Starting at the line that contains "(Sunday), bottom edge: on" and ending at the last line of the records, format each line as one string in a JSON list, leaving out any blank lines.

» **Input material**:
"""
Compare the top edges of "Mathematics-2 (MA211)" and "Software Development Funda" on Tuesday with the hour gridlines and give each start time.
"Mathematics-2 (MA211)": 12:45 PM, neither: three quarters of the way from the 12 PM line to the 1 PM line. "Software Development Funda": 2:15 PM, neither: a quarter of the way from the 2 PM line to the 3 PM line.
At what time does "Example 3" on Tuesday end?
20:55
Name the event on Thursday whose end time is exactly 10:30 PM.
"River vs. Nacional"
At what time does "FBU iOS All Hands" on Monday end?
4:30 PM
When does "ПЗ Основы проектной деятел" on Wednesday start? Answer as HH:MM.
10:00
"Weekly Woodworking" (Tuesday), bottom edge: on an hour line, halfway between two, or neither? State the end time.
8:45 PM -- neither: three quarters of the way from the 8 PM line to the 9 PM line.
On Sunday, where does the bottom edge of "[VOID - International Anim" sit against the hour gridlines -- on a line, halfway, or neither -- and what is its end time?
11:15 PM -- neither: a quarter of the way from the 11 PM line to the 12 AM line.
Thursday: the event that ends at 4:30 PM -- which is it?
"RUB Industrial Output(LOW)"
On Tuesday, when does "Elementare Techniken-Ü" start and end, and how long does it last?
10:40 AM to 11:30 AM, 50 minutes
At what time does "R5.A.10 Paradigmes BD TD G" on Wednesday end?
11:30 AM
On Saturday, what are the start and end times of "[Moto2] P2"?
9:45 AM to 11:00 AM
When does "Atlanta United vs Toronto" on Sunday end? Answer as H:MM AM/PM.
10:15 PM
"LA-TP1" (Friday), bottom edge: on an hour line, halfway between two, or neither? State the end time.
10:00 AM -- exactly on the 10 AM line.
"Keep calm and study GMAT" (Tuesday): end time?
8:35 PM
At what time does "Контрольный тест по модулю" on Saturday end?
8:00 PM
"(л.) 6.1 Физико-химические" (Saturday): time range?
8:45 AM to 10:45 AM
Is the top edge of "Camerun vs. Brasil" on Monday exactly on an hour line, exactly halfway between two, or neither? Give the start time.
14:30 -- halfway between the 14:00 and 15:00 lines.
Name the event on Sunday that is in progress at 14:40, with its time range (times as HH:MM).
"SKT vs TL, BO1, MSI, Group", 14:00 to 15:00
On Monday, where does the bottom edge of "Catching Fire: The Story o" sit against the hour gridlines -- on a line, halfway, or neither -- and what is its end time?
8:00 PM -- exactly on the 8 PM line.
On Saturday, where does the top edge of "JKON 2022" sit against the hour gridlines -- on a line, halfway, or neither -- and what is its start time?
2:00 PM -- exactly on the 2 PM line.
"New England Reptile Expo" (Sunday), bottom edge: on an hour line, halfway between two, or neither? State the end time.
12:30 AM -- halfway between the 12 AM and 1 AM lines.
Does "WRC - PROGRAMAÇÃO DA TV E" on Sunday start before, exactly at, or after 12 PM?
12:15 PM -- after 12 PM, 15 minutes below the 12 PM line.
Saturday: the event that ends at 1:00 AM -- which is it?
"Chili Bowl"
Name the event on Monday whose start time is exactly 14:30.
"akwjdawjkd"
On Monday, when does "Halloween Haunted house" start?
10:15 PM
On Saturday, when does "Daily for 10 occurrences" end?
"""
» **Answer to this problem**:
[
  "\"New England Reptile Expo\" (Sunday), bottom edge: on an hour line, halfway between two, or neither? State the end time.",
  "12:30 AM -- halfway between the 12 AM and 1 AM lines.",
  "Does \"WRC - PROGRAMAÇÃO DA TV E\" on Sunday start before, exactly at, or after 12 PM?",
  "12:15 PM -- after 12 PM, 15 minutes below the 12 PM line.",
  "Saturday: the event that ends at 1:00 AM -- which is it?",
  "\"Chili Bowl\"",
  "Name the event on Monday whose start time is exactly 14:30.",
  "\"akwjdawjkd\"",
  "On Monday, when does \"Halloween Haunted house\" start?",
  "10:15 PM",
  "On Saturday, when does \"Daily for 10 occurrences\" end?"
]